Mustio ese día, oscurecido como ese restaurante casi manchego que se llamaba Sancho, Tito tenía el humor de los días aciagos, y los que estábamos con él le recordamos chascarrillos para que él riera, en ese momento él necesitaba sonreír otra vez. Y entonces uno de nosotros le contó unos versos chuscos, lo que dijo un hombre que, al caerse de la tronja en plena erección y en pleno acto del amor, fue a dar ante el herrero que interrumpió su labor, asombrado ante la fragua y ante el tamaño del miembro. El hombre que irrumpió así sólo pudo decir: “Vengo del Cielo celeste/ que Dios del Cielo me envía/ a ver si en esta herrería/ hay un clavo como éste”.
Levantó el dedo de señalar Monterroso y gritó: “¡Yo sé cómo sigue!” Y siguió el recitado con los versos del herrero asombrado: “Desde que tengo herrería y fábrica de cerveza/ nunca un clavo visto había/ con semejante cabeza”.
Para Juan, recordar “es lo más importante de la vida, porque sería banal y prescindible si uno eliminara de ella el componente de memoria. La memoria tiene tanto valor como el amor. Perder la memoria, o la relación con la memoria, ha de ser una puerta del suicidio”. Por eso ha hecho de la anécdota un género literario.
El premiado Egos revueltos, que pronto publicará Tusquets, fue calificado por el jurado como “un insobornable amor a la letra impresa que se transparenta constantemente en esta memoria: una memoria que se quiere personal pero no arbitraria, intimista a veces, pero jamás indiscreta”.

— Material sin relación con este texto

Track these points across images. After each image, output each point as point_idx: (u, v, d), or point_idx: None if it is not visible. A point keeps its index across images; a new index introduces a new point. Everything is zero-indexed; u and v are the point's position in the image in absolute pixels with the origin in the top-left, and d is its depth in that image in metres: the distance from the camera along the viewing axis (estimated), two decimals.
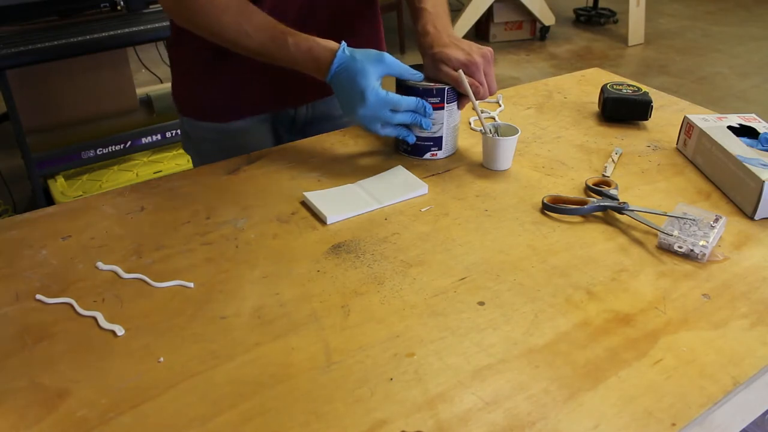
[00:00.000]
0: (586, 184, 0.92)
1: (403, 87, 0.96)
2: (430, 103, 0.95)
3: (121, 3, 2.15)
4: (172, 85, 1.15)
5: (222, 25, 0.92)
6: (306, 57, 0.92)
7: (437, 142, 0.99)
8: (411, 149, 1.00)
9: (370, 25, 1.15)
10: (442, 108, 0.96)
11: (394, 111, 0.92)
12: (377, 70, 0.90)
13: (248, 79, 1.07)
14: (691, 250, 0.77)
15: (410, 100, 0.93)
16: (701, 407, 0.58)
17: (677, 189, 0.93)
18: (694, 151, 0.99)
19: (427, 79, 0.97)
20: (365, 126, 0.93)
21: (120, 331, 0.67)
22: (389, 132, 0.95)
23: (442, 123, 0.97)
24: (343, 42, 0.92)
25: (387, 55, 0.91)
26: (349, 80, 0.90)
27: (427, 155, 1.00)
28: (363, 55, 0.90)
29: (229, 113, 1.10)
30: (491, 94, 0.97)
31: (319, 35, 0.93)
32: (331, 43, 0.92)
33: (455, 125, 1.00)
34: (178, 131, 2.33)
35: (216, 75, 1.07)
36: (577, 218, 0.86)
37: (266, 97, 1.10)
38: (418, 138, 0.98)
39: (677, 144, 1.05)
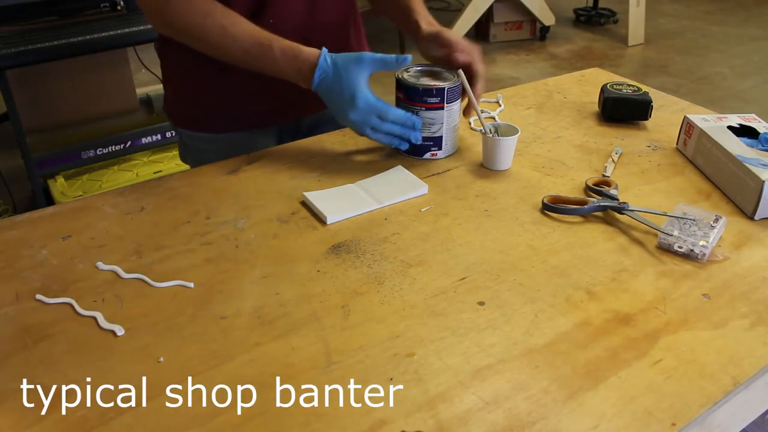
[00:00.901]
0: (586, 184, 0.92)
1: (403, 86, 0.96)
2: (430, 103, 0.95)
3: (121, 3, 2.15)
4: (165, 97, 1.13)
5: (205, 28, 0.91)
6: (291, 64, 0.92)
7: (437, 142, 0.99)
8: (411, 149, 1.00)
9: (354, 29, 1.14)
10: (442, 108, 0.96)
11: (382, 119, 0.93)
12: (363, 73, 0.91)
13: (249, 90, 1.05)
14: (691, 250, 0.77)
15: (398, 113, 0.94)
16: (701, 407, 0.58)
17: (677, 189, 0.93)
18: (694, 151, 0.99)
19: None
20: (357, 130, 0.94)
21: (120, 331, 0.67)
22: (380, 138, 0.95)
23: (442, 123, 0.97)
24: (324, 48, 0.92)
25: (365, 54, 0.91)
26: (338, 87, 0.91)
27: (427, 155, 1.00)
28: (343, 59, 0.91)
29: (230, 124, 1.08)
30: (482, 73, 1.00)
31: (317, 44, 0.93)
32: (314, 50, 0.92)
33: (455, 125, 1.00)
34: None
35: (213, 85, 1.05)
36: (577, 218, 0.86)
37: (269, 109, 1.08)
38: None
39: (677, 144, 1.05)
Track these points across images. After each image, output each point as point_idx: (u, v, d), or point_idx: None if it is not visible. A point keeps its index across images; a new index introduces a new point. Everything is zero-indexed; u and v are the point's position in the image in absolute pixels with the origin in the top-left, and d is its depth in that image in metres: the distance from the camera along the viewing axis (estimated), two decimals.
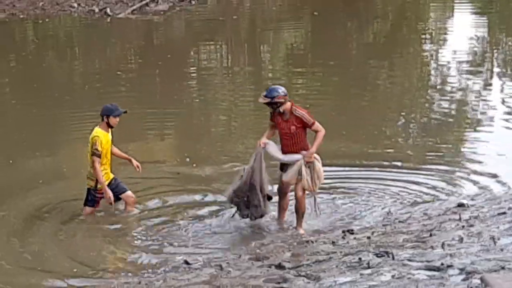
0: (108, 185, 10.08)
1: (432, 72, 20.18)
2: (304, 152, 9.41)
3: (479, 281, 6.23)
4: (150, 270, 8.61)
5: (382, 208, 10.28)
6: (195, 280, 7.83)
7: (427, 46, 23.40)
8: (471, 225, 8.74)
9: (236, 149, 13.22)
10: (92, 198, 10.20)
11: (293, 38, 24.89)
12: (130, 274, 8.48)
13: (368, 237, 8.83)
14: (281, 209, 9.91)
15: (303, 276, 7.40)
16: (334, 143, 12.47)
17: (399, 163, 12.04)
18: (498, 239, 7.89)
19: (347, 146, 12.95)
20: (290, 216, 9.97)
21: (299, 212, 9.68)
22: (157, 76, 19.49)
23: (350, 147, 12.93)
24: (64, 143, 14.05)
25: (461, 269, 6.78)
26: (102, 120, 10.07)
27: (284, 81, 19.08)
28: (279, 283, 7.27)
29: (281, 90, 9.38)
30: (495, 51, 22.49)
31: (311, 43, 24.56)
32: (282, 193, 9.81)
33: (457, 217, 9.20)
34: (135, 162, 10.40)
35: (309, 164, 9.39)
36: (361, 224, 9.73)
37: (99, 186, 10.08)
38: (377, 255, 7.76)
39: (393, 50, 22.27)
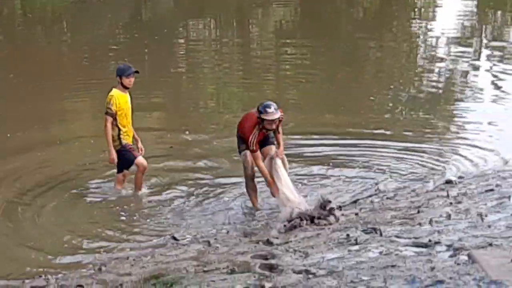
0: (127, 148, 10.01)
1: (422, 46, 20.17)
2: (278, 151, 9.32)
3: (466, 258, 6.23)
4: (138, 246, 8.59)
5: (370, 184, 10.27)
6: (183, 256, 7.82)
7: (416, 20, 23.36)
8: (459, 202, 8.76)
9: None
10: (128, 155, 10.02)
11: (282, 12, 24.82)
12: (117, 249, 8.46)
13: (356, 214, 8.84)
14: (256, 193, 9.81)
15: (291, 252, 7.40)
16: (324, 116, 12.51)
17: (387, 139, 12.05)
18: (486, 215, 7.91)
19: (337, 119, 12.96)
20: None
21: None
22: (149, 50, 19.47)
23: (339, 120, 12.94)
24: (61, 115, 14.17)
25: (449, 246, 6.78)
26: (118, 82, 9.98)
27: (273, 55, 19.09)
28: (267, 259, 7.26)
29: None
30: (483, 25, 22.48)
31: (301, 17, 24.49)
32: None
33: (445, 194, 9.21)
34: (140, 145, 10.30)
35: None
36: (349, 199, 9.73)
37: (123, 142, 9.96)
38: (365, 231, 7.77)
39: (383, 24, 22.23)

“Hace años que decidí escribir sin que los velos del pudor me nublaran demasiado. Y eso se trasluce en el libro, espero. El libro lo he escrito desde el amor y la emoción, y a veces del descaro, pero nunca desde el resentimiento, el rencor o el desdén. Esas maneras de ser no van conmigo”, dice el autor.
Usted también es escritor, ¿de qué tamaño es su ego?, le digo:
“Es que yo sé lo que pesa el alma, pero no sé lo que pesa el ego —responde—. A veces tengo la sensación de no tener ninguno y a veces me da rabia sentir que lo tengo muy grande. Tengo el ego equivalente al de cualquier persona normal que hace cosas cara al público: si yo escribiera y nadie me dijera algo me sentiría fatal. Como el payaso, como el futbolista..., cualquiera que hace algo cara al público es porque quiere que lo miren. ¿Y el peso del ego? Escribí una vez un libro que se titulaba El peso de la fama, y tampoco se me ocurrió pesarla. Pero sin el ego es imposible la obra literaria”.